■ JOB
Find every line in the rows below that contains the word "What" and copy each of those lines.

■ RECORDS FOR THE TASK
*****
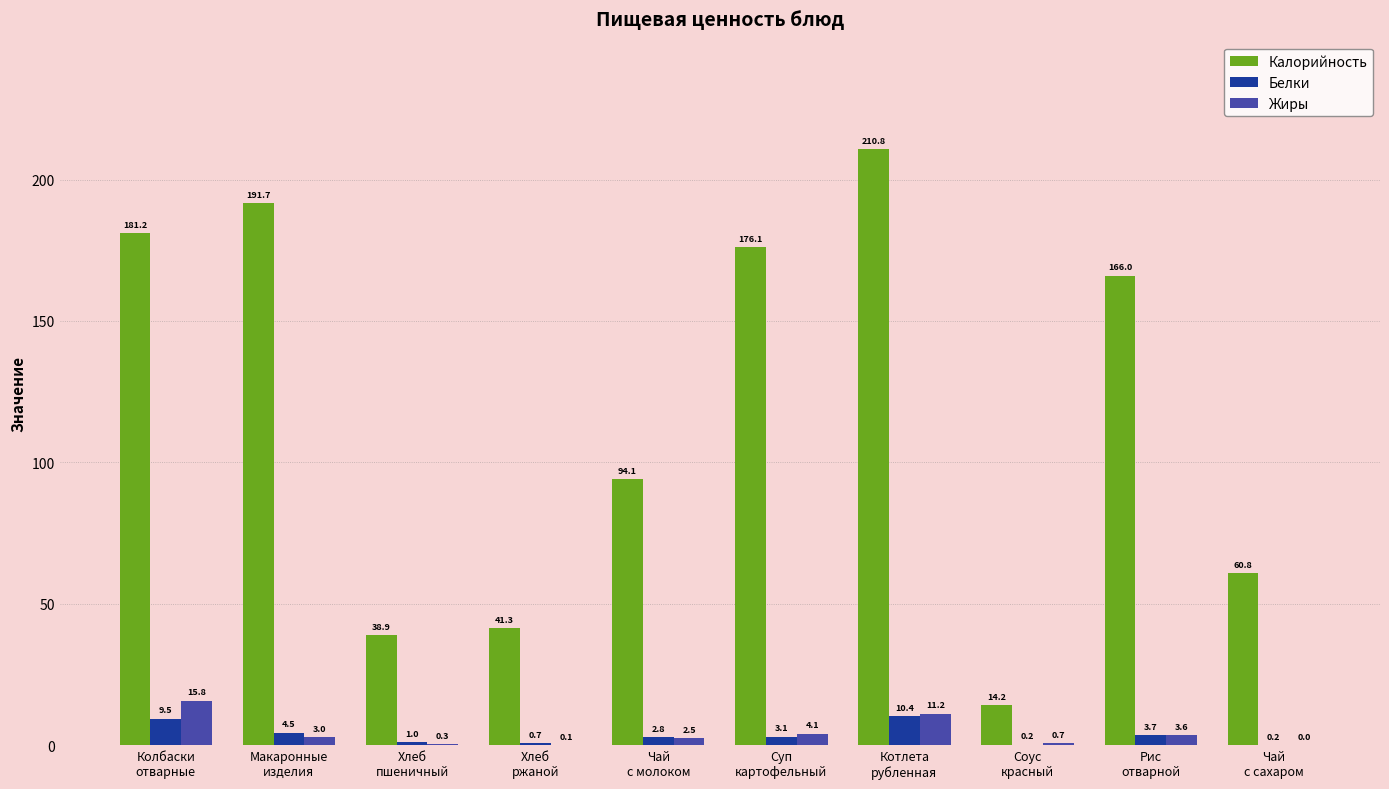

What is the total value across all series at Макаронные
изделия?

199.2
*****
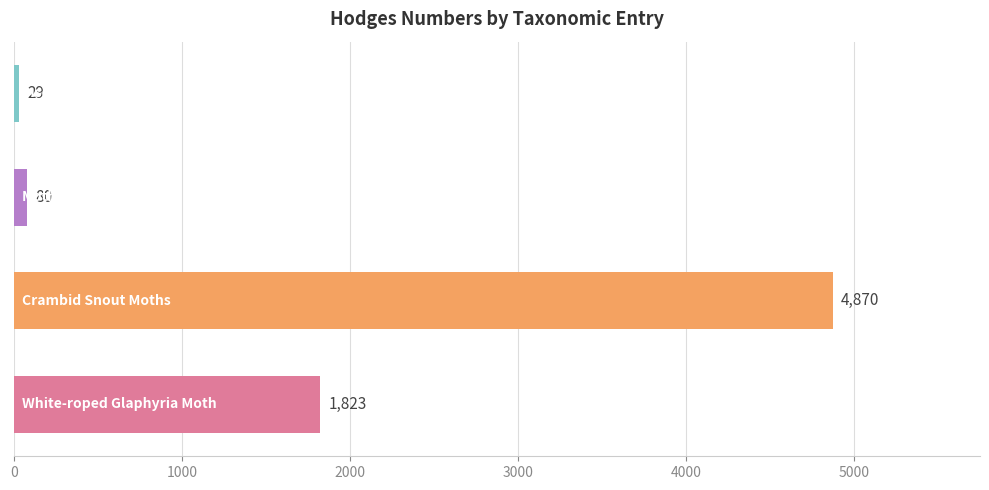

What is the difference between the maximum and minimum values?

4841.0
*****
■ EXERCISE SOLUTION
What is the total value across all series at Макаронные
What is the difference between the maximum and minimum values?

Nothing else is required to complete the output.